Extract =>
Ribā is a term, as many others found in the Qur'an, that translators give different interpretations. The first set of translators of the Qur'an among whom we have Yusuf Ali, Muhammad Ali, and Mahmud Y.Z, etc., translated the word ribā to mean 'usury', that is, charging exorbitant interest rate on a loan given while excluding simple interest (Mahmud 1980:32-33). They believed that the only interest that is prohibited is the exorbitant one, which is advanced for consumption purposes while the ones given for the productive purposes are legal inasmuch as it is reasonable because the borrowers use the money to make some profits. Therefore, it is reasonable to share part of the profit with the finance providers. However, it must be quickly mentioned that this is not allowed because it does not involve any exchange. It is also an income to the finance provider without putting in any effort; it is a sure gain, which is alien and repugnant to the spirit of doing business. A profit from a business is uncertain, and it is once. However, the reverse is the case regarding interest.

Exercise requirements =>
1. Decide whether each statement agrees with the passage on ribā, answering yes or no and quoting the words of the passage that settle it: (a) the first set of translators rendered ribā as "usury"; (b) those translators held that interest on loans for productive purposes is prohibited; (c) the passage describes profit from a business as certain.
2. Write a continuation of the passage on ribā, starting after its last sentence.

Dataset content =>

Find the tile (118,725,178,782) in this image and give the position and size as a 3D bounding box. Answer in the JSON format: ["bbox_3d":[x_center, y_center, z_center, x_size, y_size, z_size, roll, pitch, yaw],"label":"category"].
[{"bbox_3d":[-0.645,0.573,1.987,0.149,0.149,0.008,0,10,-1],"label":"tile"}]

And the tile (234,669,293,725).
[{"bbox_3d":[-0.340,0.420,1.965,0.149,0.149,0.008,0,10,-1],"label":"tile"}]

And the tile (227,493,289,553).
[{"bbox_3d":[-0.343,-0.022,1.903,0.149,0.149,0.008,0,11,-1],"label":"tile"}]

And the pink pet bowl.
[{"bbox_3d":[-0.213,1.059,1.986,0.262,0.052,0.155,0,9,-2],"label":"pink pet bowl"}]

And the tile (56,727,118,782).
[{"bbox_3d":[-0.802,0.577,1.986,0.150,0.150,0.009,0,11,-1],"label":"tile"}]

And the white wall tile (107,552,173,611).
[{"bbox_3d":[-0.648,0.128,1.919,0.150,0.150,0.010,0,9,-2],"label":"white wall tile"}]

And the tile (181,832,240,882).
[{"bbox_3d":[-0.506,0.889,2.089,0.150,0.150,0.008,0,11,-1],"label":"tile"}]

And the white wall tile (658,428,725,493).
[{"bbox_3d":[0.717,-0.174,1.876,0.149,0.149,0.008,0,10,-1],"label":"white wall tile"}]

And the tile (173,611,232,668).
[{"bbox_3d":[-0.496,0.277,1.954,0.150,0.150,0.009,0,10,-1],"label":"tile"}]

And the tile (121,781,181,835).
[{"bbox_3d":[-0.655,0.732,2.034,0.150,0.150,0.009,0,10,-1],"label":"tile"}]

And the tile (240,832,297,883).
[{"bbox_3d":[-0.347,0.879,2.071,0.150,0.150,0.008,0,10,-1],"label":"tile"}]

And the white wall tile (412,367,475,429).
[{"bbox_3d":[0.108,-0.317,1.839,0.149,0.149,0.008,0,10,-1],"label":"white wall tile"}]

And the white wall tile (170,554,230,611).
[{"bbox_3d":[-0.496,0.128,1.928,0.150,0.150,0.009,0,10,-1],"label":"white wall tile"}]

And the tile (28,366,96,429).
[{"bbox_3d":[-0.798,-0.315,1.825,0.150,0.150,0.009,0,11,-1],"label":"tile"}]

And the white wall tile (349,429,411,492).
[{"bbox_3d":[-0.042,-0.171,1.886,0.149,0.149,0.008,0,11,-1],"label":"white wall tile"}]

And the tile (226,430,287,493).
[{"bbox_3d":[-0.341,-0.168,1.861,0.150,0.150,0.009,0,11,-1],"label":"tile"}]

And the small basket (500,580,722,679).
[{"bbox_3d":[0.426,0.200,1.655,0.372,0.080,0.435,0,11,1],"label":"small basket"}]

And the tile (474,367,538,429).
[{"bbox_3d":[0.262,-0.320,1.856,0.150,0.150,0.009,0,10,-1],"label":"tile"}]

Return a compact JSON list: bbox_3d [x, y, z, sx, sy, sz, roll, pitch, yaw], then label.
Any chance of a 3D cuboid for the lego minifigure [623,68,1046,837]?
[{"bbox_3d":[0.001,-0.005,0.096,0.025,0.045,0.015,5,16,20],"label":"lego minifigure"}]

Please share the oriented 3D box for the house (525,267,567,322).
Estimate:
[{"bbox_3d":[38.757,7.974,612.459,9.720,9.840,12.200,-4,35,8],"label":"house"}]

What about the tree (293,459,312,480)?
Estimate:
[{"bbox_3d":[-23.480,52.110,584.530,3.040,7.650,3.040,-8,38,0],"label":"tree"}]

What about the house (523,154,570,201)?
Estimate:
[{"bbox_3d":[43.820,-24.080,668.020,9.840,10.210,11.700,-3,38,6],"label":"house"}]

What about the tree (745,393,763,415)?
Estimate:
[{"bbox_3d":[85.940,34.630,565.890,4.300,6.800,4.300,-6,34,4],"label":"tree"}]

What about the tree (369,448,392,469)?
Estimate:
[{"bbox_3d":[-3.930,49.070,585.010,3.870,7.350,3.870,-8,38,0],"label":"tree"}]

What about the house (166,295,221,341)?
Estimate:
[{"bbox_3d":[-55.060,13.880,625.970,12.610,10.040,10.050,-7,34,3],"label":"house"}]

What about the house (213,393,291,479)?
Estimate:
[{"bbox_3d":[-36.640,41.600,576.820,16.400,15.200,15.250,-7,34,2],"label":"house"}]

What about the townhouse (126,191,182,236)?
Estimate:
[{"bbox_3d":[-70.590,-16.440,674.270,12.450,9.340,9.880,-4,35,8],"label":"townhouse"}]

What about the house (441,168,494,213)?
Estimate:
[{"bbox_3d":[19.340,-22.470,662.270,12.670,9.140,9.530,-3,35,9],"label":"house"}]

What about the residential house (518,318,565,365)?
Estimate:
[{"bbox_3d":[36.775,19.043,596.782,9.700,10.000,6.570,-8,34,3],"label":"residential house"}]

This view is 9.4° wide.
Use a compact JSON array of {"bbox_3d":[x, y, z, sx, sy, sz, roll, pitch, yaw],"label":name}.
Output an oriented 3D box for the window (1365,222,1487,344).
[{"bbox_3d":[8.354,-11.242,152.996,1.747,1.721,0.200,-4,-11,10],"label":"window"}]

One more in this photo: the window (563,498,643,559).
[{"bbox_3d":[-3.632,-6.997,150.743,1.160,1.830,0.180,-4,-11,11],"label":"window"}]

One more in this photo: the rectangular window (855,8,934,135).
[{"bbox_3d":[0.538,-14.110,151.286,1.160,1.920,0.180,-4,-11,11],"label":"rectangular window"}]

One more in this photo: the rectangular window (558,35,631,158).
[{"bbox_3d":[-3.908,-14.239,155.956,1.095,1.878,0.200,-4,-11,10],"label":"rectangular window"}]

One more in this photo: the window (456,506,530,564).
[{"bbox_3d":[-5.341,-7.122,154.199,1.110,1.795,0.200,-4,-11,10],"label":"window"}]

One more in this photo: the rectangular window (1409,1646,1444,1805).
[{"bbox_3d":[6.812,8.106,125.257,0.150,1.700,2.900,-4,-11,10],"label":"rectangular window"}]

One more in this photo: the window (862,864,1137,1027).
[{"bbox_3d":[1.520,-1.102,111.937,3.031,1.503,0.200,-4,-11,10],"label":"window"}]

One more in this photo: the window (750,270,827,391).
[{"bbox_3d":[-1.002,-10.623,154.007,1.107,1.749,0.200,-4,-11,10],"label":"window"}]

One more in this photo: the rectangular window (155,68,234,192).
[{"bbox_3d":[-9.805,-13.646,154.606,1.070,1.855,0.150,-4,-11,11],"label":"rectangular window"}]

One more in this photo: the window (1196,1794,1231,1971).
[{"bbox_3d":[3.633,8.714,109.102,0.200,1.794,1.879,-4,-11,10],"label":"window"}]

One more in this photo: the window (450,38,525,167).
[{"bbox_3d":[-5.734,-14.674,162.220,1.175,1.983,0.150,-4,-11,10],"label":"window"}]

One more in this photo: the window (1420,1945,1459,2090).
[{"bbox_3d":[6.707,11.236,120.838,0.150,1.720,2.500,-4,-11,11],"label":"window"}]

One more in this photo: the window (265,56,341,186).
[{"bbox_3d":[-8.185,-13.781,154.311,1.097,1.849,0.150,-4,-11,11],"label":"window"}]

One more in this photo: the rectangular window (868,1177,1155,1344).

Your written answers =>
1.
(a) Yes: "translated the word ribā to mean 'usury'"
(b) No: "the ones given for the productive purposes are legal"
(c) No: "A profit from a business is uncertain"

2.
However, the latter translators such as al-Mawdud (Abul A'la Maududi n.d.:397) translated the word ribā to mean interest. They believed that ribā in Islam covers both usury and interest without any distinction between the two translations as both of them are increases paid on a loan to the creditor by the debtor no matter what the degree of increase. According to Seligman (ed.) in the Encyclopaedia of Social Science, 'ribā is translated as usury but the word, interest, replaced the use of usury in the late middle ages' (Seligman 1932:134). In Islam, whatever a large quantity of a thing is prohibited, its small quantity becomes forbidden. Even in the step-by-step prohibitions of ribā in the Qur'an, all the forms of ribā, simple or compound, are prohibited.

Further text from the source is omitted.